Would he say something about their kiss? Chastise her for coming on to him?
He took a step back, shoved hands into his pockets. “Anything else? I have to get back to work.”
“I’m going a little stir-crazy. Do you have any books? Something to keep myself busy?”
He pushed his hair back behind his ear, impatience in the gesture. “There’s a box in the garage. I’ll bring them out for you.”
She returned to the sofa and tidied up the magazines to give herself something to do. Jack came back a few minutes later with a good-size cardboard box, “Keepers” inscribed on one side in a feminine hand. He set the box down on the coffee table then headed back to his office without a word.
Elizabeth’s, Mia guessed as she opened the flaps. The contents of the box confirmed that assumption—the majority of the books were romances, with a number of mysteries and a few biographies mixed in. Mia had no idea what kind of reading material she herself liked other than science magazines. Science fiction maybe? That genre was missing from Elizabeth’s collection, but Mia was willing to try anything to keep herself occupied.

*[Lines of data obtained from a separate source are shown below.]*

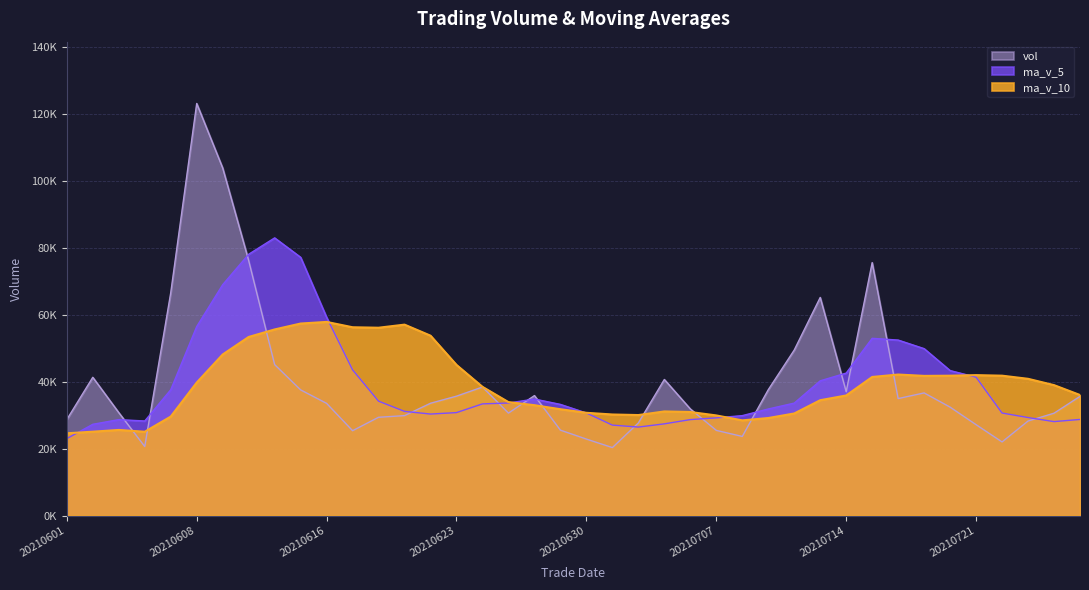

How many data points does each series have?

40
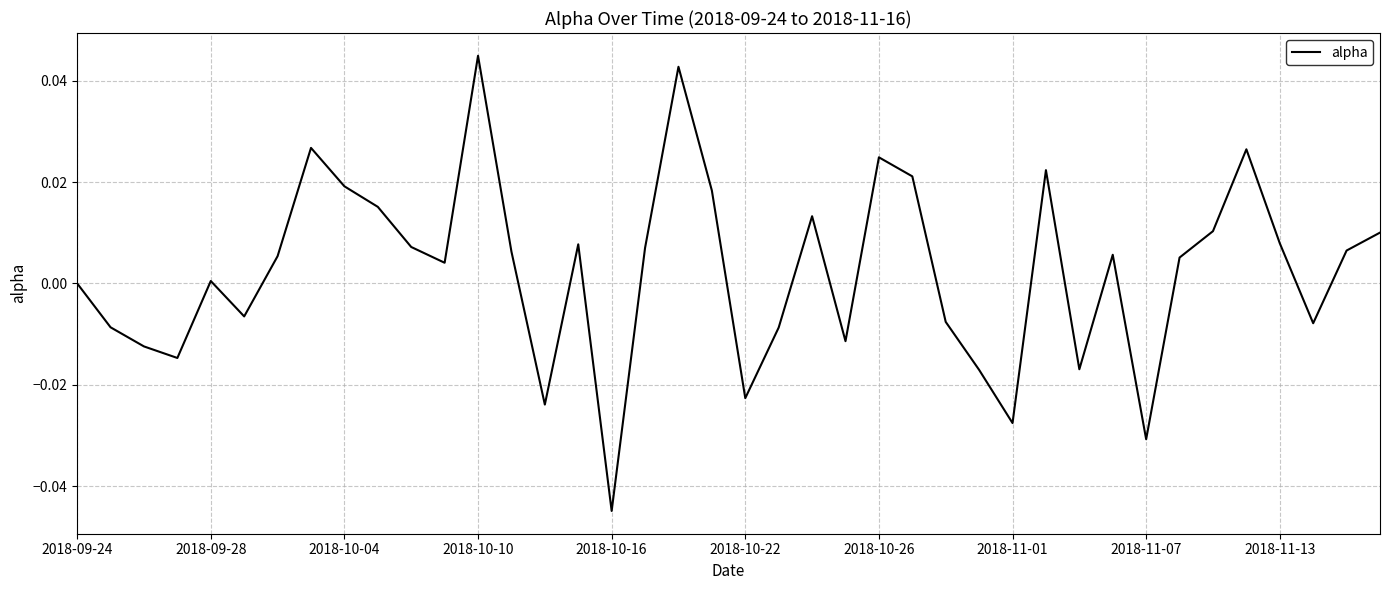

What is the sum of all values?

0.1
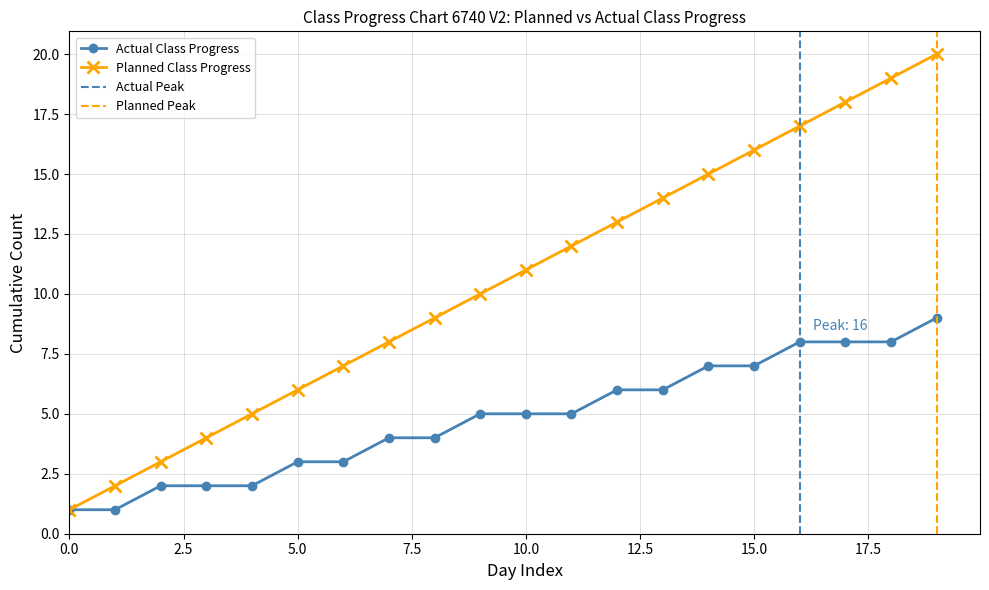

True or false: Completed Days has a value of 4 at 2.

False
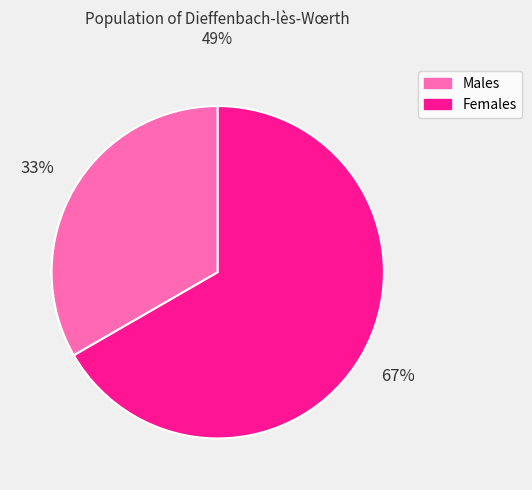

To the nearest percent, what portion does Females represent?

67%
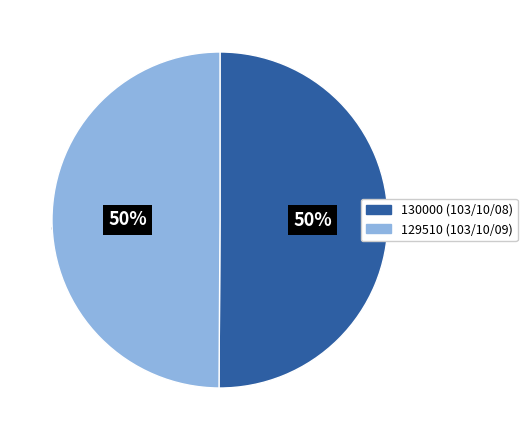

Is the sum of 103/10/09 and 103/10/08 greater than half?

Yes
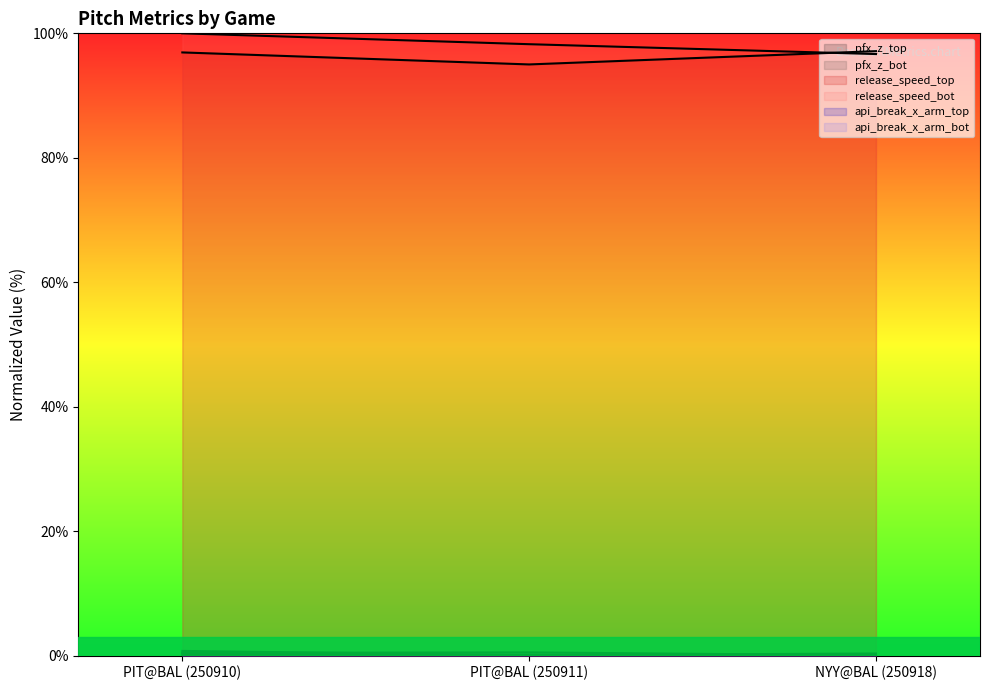

What position from the right is PIT@BAL (250911)?

2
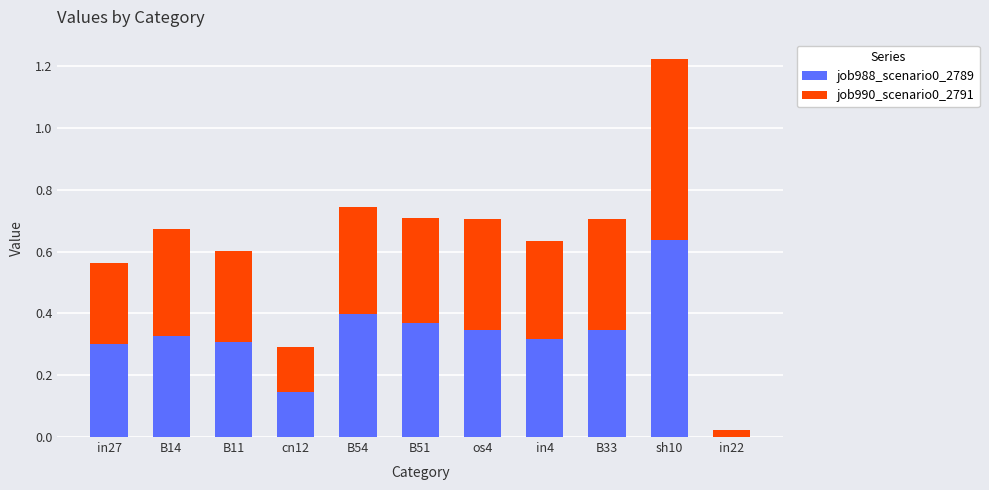

The job988_scenario0_2789 series shows 0.4 at B51. True or false?

True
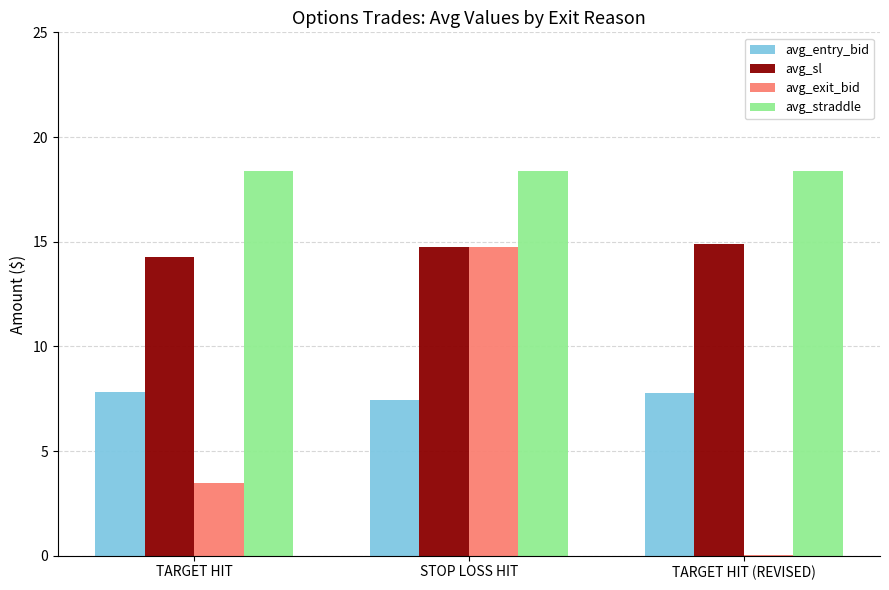

Where does the avg_exit_bid series first go above 3?

TARGET HIT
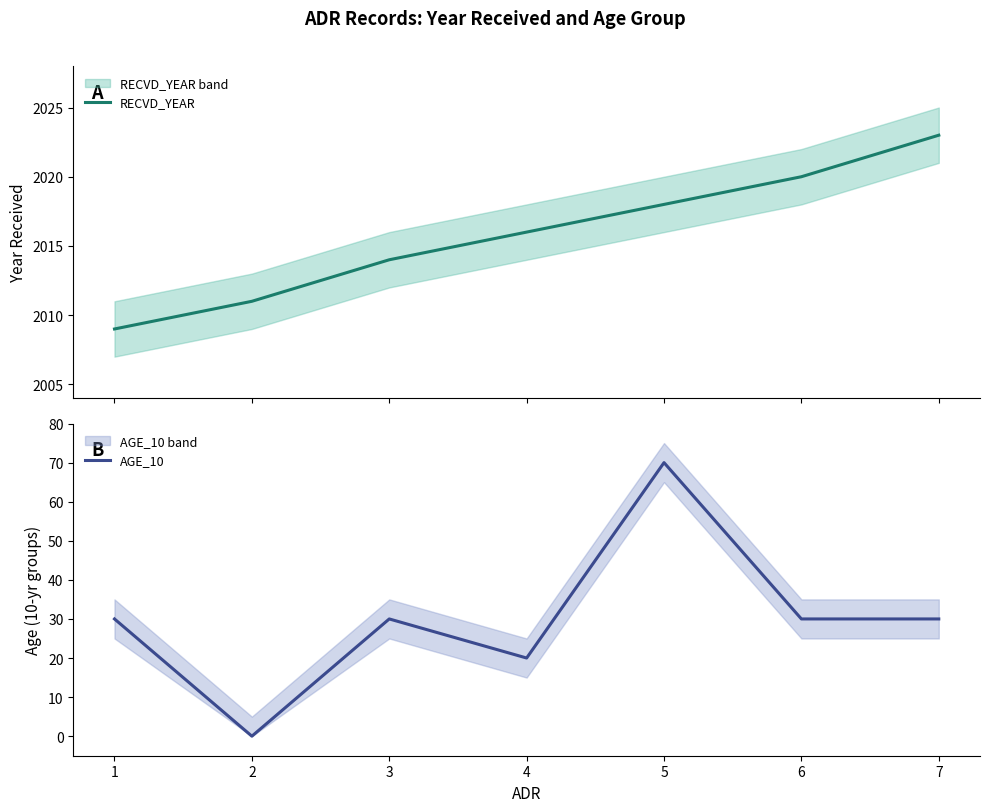

True or false: RECVD_YEAR and AGE_10 intersect in this chart.

False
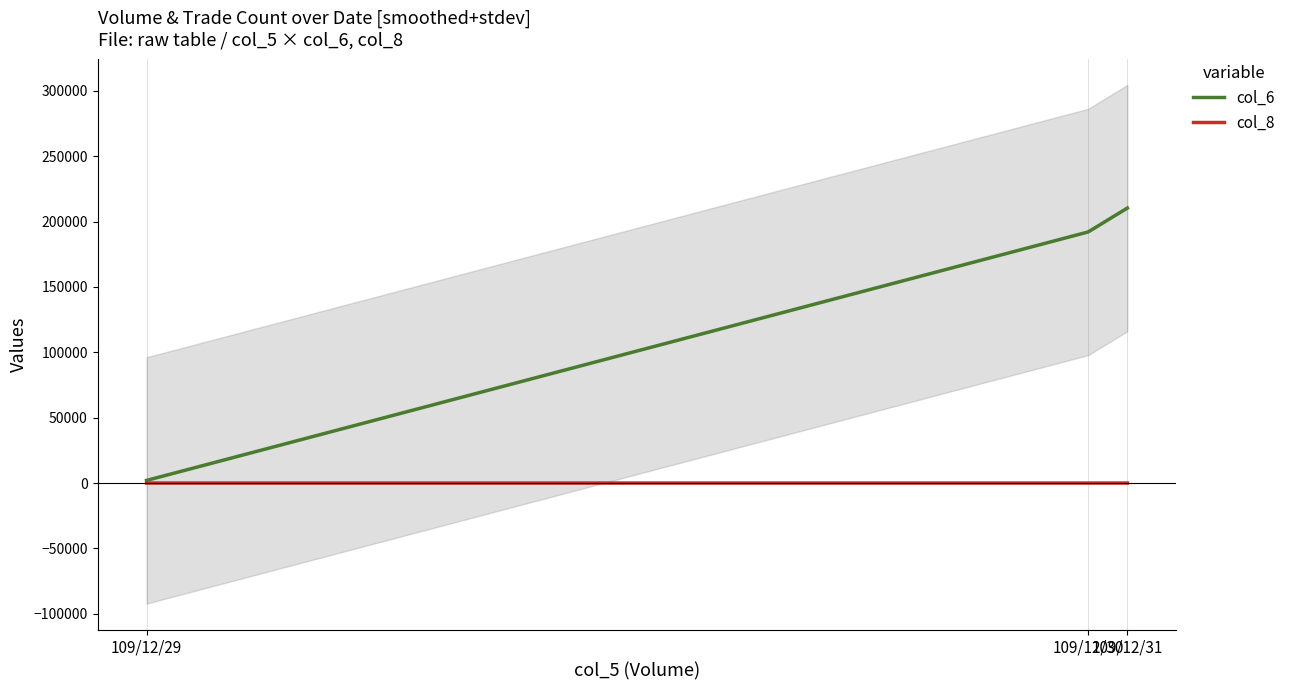

Reading left to right, extract all data points from this chart.

col_6: 109/12/29=2000	109/12/30=192060	109/12/31=210360
col_8: 109/12/29=1	109/12/30=5	109/12/31=15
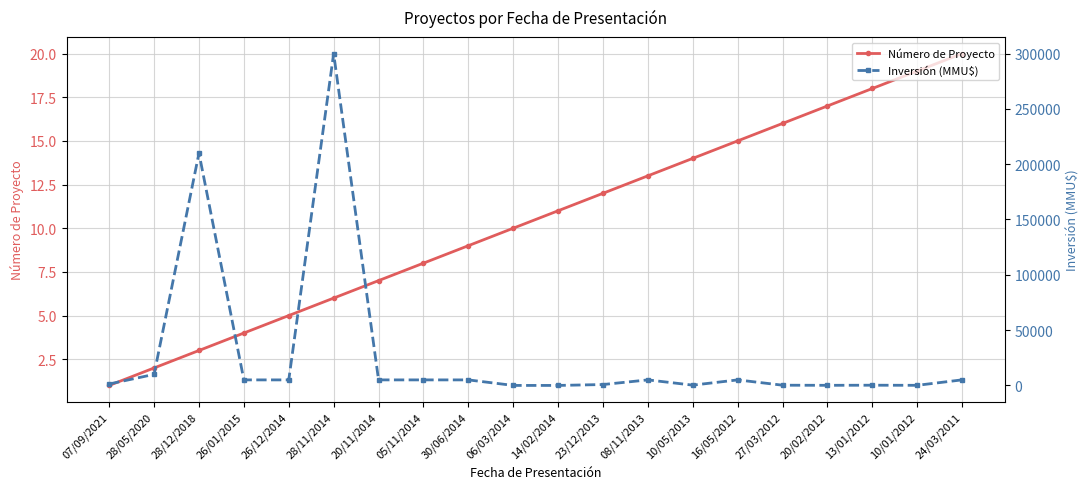

What is the label of the 17th point from the right?

26/01/2015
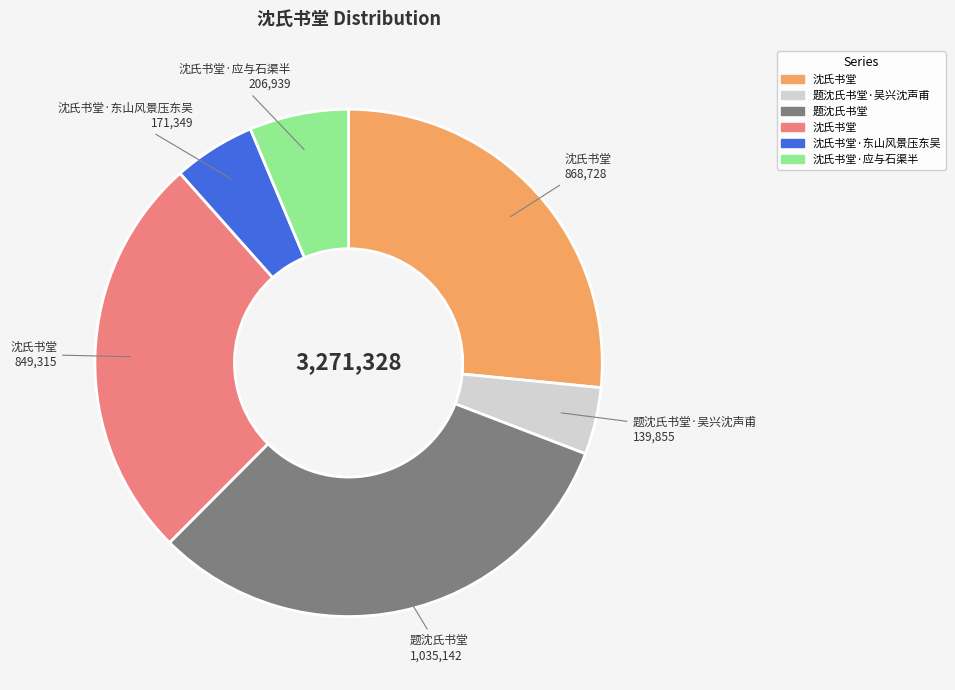

Is there a majority slice in this chart?

No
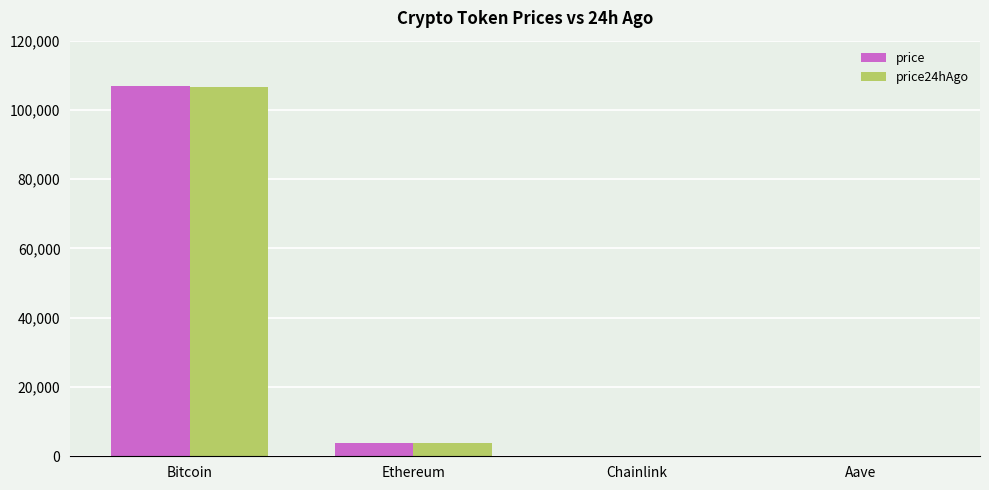

What is the greatest value displayed?

106975.0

She soon found herself absorbed in a romantic suspense, only coming up for air to get herself a glass of water, then a late lunch as the day wore on. She considered asking Jack if she could make him a sandwich when she made her own, but was worried that her crazy libido might take over again. She’d suffered enough embarrassment for one day.
After lunch she got sleepy reading in front of the fire and dozed off with the book in her lap. When she woke an hour or so later, the afghan throw had been spread across her legs.
She shoved aside the throw, and when she couldn’t focus back on the novel she’d been reading, picked up a weeks-old section of the Sacramento Bee from a stack beside the sofa. Jack had started the crossword puzzle, still had the pen clipped to the paper. She started filling in the answers she knew, but her mind drifted and she found herself doodling in the margins. She drew eyes, fixed and staring, not Jack’s enigmatic ones, but those of a stranger.